TRAVEL DIARY
Wednesday, November 1, 2006
12:02 PM
Posted by jodi rose
finally managed to drag myself out of bed through a combination of hunger and anxiety that if I stayed there all day it could be the beginning of a long decline. Not sure exactly what I'm up for now, still challenged by my lack of structure and routine. Thrown into high relief by not having a major project or strong through-line to draw me forward.
I know that I can get wired up and do the next thing.. but this level of exhaustion underlying worries me. Feel like I need to really address some of the underlying issues in my life, not just mask it with another bout of busy projects and hectic travel schedule. Article in the trashy sunday magazine last week talked about how we're addicted to being 'busy', that it makes people feel more important, powerful, needed and less alone. A friend last night demonstrated this, with her hectic recap of past weeks - and I know her well and can see all too clearly the stress and other faultline fractures under that incredibly capable exterior of professional and social whirl. It's when you stop whirling, what then. ? Yes, I am really alone. Yes, life is this uncertain.
I know, we're all born alone and we die alone - but in between it sure is grand to share the good times and bad with people we care about.
It used to be a dream that love would anchor me somewhere - anywhere- but now I hope more to be solid ground for each other.
Even if it's moving beneath our feet - like that CS Lewis book with the interplanetary travels and an ocean-planet with land that is always undulating and floating on the waves.
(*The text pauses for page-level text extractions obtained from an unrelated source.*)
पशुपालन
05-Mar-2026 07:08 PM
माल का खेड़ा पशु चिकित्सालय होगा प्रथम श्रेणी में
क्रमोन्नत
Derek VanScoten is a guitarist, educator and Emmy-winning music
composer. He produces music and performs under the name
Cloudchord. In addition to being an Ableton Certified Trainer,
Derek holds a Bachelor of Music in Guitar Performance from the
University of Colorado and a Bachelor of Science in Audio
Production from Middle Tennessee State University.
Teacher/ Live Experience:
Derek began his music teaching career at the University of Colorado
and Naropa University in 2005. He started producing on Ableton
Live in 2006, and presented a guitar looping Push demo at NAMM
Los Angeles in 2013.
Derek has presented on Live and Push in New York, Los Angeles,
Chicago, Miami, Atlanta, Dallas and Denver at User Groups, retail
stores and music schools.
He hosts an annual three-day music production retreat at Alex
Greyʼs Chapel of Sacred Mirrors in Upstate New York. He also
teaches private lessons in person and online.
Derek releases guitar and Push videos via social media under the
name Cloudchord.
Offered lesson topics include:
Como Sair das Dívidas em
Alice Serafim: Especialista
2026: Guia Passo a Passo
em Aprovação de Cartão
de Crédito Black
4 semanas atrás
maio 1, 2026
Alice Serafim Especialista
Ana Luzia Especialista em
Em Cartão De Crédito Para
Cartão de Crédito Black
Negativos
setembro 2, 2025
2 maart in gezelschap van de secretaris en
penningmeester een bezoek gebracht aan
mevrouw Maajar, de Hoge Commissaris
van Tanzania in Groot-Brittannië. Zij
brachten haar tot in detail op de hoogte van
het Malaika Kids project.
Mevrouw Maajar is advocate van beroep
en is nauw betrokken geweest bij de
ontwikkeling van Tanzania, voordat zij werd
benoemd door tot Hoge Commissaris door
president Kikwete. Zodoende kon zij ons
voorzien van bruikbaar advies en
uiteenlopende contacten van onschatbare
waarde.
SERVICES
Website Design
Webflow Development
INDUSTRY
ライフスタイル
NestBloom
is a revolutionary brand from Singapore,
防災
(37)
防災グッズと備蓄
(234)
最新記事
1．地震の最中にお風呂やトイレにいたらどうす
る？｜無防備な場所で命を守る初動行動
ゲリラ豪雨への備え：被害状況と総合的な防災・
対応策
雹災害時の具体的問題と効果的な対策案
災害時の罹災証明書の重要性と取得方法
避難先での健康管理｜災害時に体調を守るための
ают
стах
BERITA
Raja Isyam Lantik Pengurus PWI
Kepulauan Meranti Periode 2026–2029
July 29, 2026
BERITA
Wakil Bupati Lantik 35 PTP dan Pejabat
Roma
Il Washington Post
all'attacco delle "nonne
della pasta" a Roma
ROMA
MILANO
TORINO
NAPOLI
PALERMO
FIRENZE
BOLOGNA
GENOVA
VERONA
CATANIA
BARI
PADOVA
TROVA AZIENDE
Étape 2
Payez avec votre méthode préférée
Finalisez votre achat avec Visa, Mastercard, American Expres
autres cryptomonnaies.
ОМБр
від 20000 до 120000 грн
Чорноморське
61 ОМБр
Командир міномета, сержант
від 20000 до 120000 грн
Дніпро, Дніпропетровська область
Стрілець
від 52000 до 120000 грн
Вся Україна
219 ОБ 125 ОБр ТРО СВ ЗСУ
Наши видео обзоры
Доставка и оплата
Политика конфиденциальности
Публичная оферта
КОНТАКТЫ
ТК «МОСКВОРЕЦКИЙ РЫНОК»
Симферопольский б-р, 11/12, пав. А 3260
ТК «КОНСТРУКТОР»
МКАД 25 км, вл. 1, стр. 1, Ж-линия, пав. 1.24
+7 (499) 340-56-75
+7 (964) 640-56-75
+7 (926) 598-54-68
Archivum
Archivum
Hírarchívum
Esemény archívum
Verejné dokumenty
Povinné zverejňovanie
Have only just discovered this very cute site, but think it's changed my life! Quirkyalone: 'A person who enjoys being single (but is not opposed to being in a relationship) and generally prefers to be alone rather than dating for the sake of being in a couple. With unique traits and an optimistic spirit; a sensibility that transcends relationship status'. I scored very high on their quiz...
Then again, so much for being alone, I seem to do nothing but go from one social engagement to another... weeks of it in melbourne and starting up again in sydney. Do need to fit some work in somewhere...
Walked out of my house today and someone had drawn an angel in the sky. Beautiful use of skywriting jets - halo, wings and long legs.